■ DIRECTIONS ■
Copy everything in the data below from the line containing "collection date as typed: 03 Jan 1924" down to the end, changing "locality" to "place" and leaving all else as it is.

■ SUPPLIED INFORMATION ■

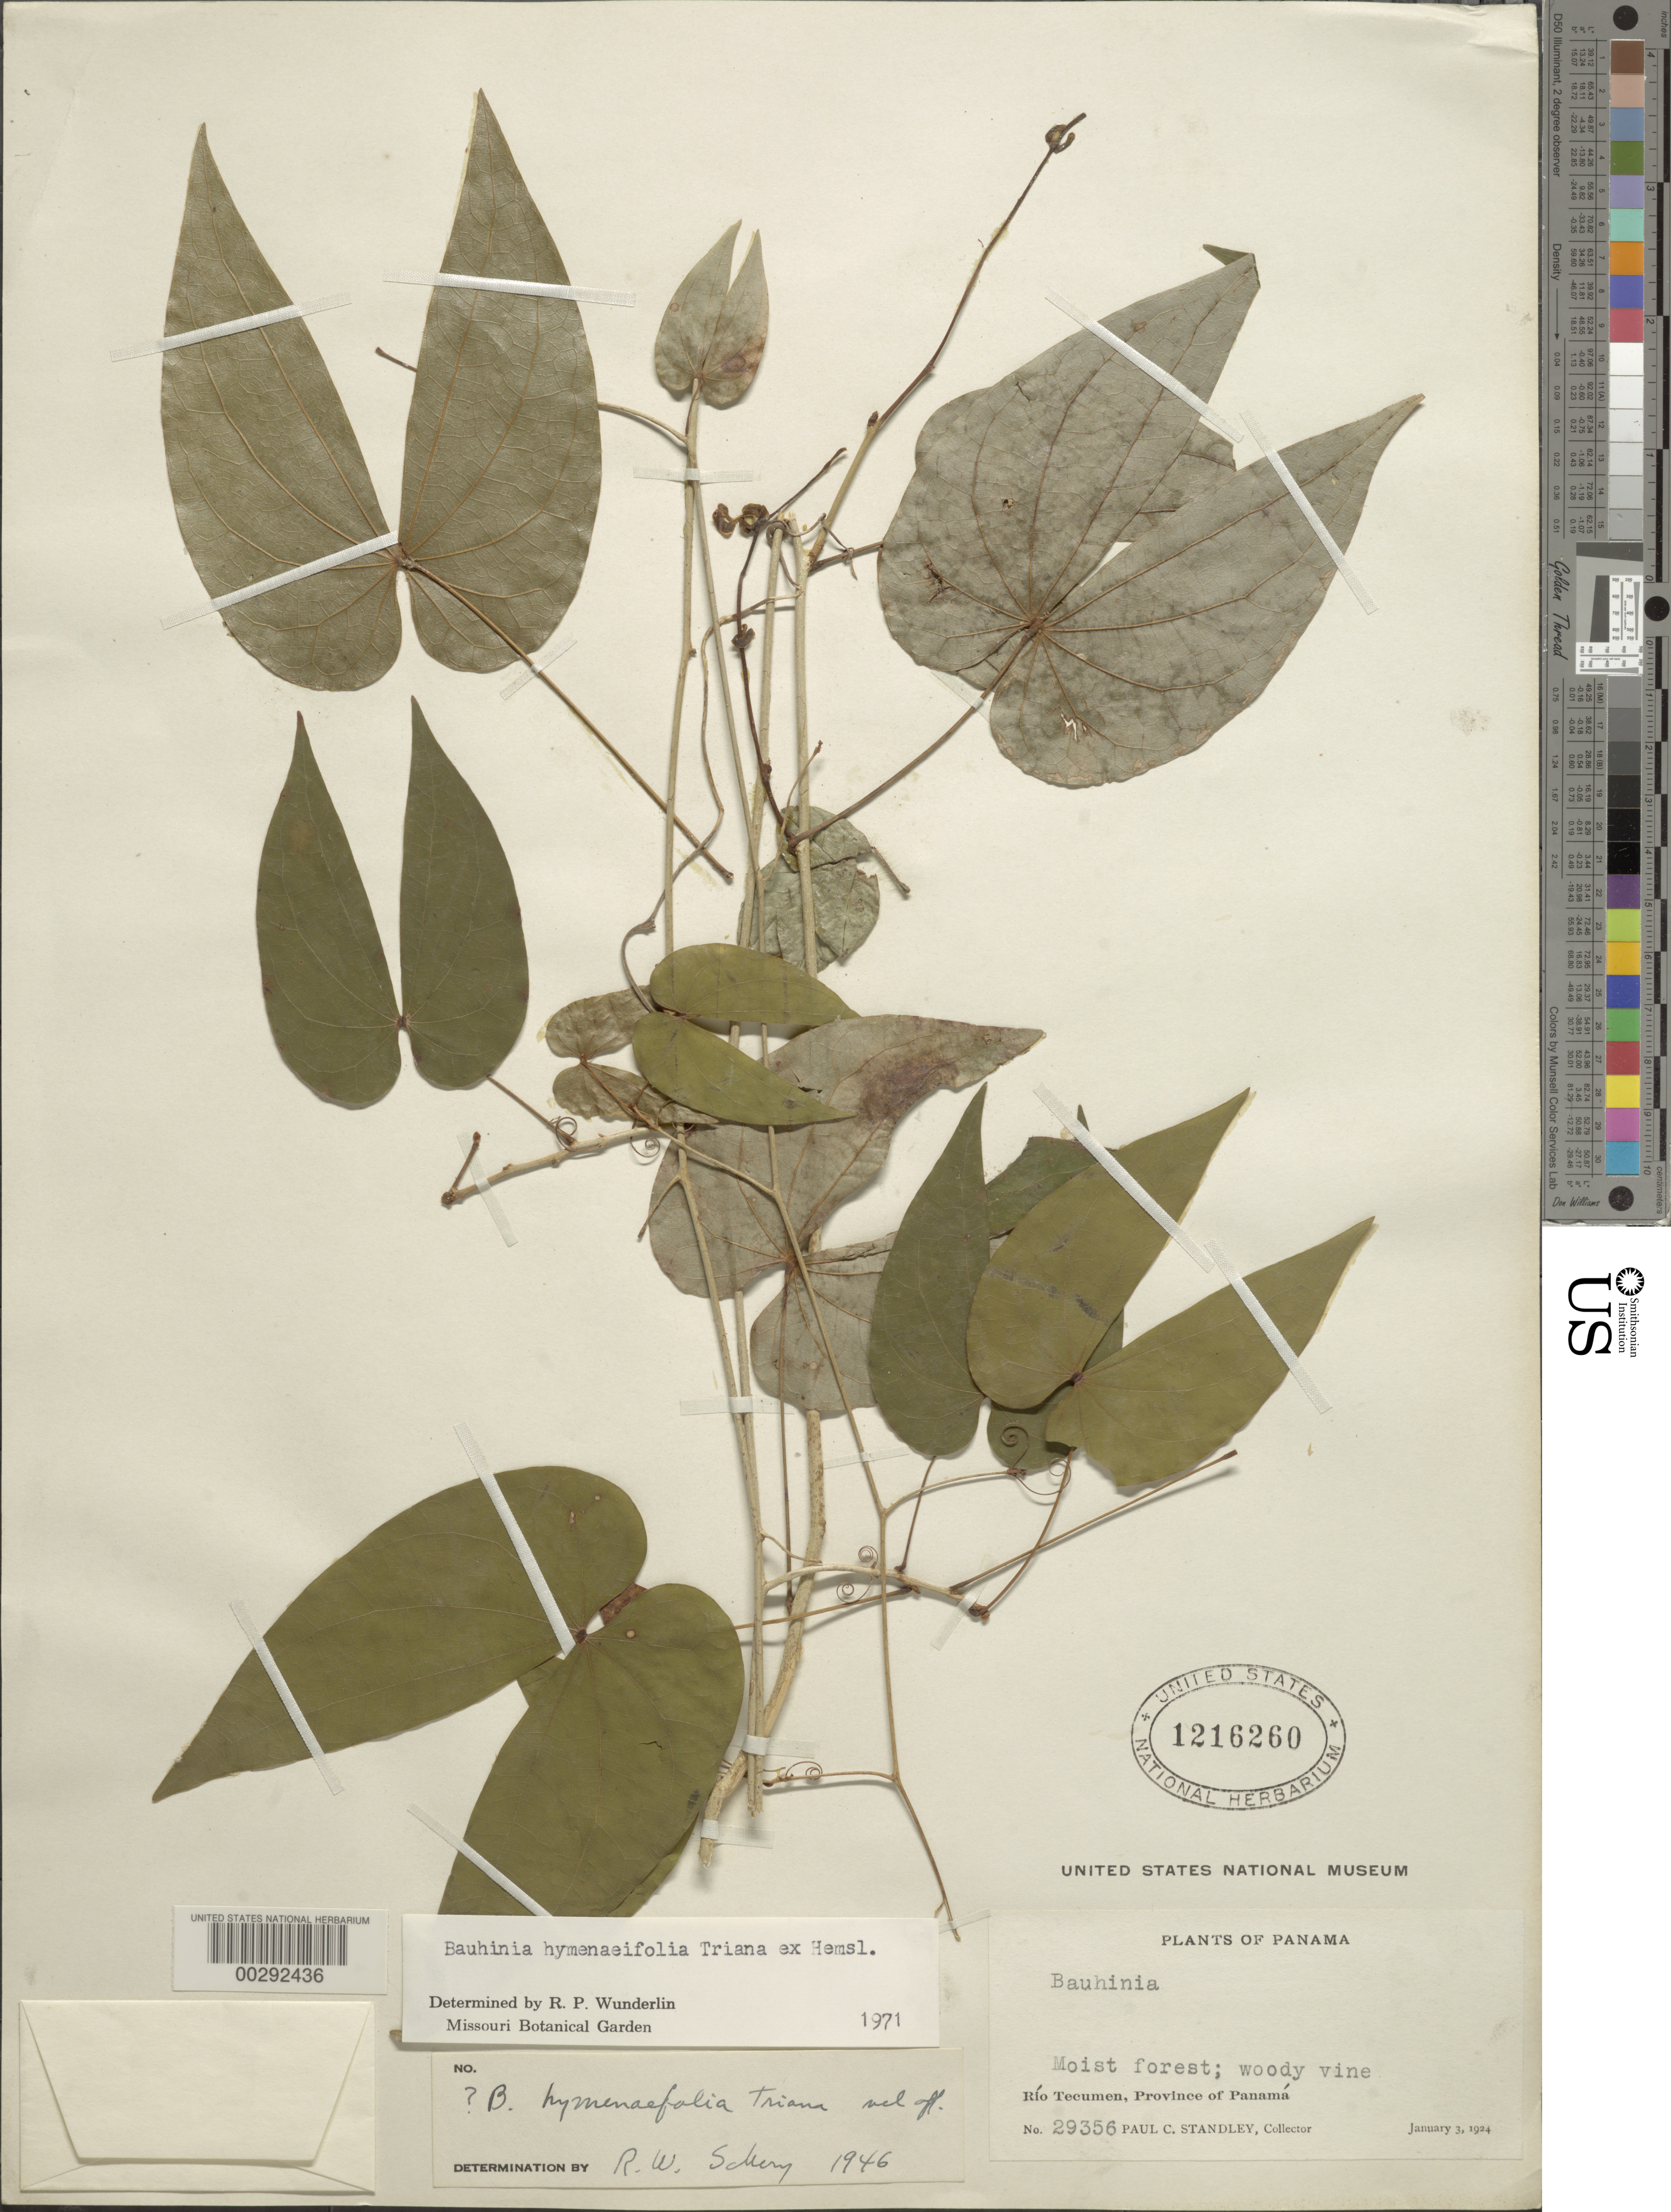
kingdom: Plantae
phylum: Tracheophyta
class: Magnoliopsida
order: Fabales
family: Fabaceae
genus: Bauhinia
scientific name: Bauhinia hymenaeifolia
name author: Hemsl.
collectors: P. C. Standley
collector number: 29356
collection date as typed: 03 Jan 1924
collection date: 1924-01-03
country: Panama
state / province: Panamá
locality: Rio Tecumen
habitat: Moist forest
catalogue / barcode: US 1216260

■ FULL SOLUTION ■
collection date as typed: 03 Jan 1924
collection date: 1924-01-03
country: Panama
state / province: Panamá
place: Rio Tecumen
habitat: Moist forest
catalogue / barcode: US 1216260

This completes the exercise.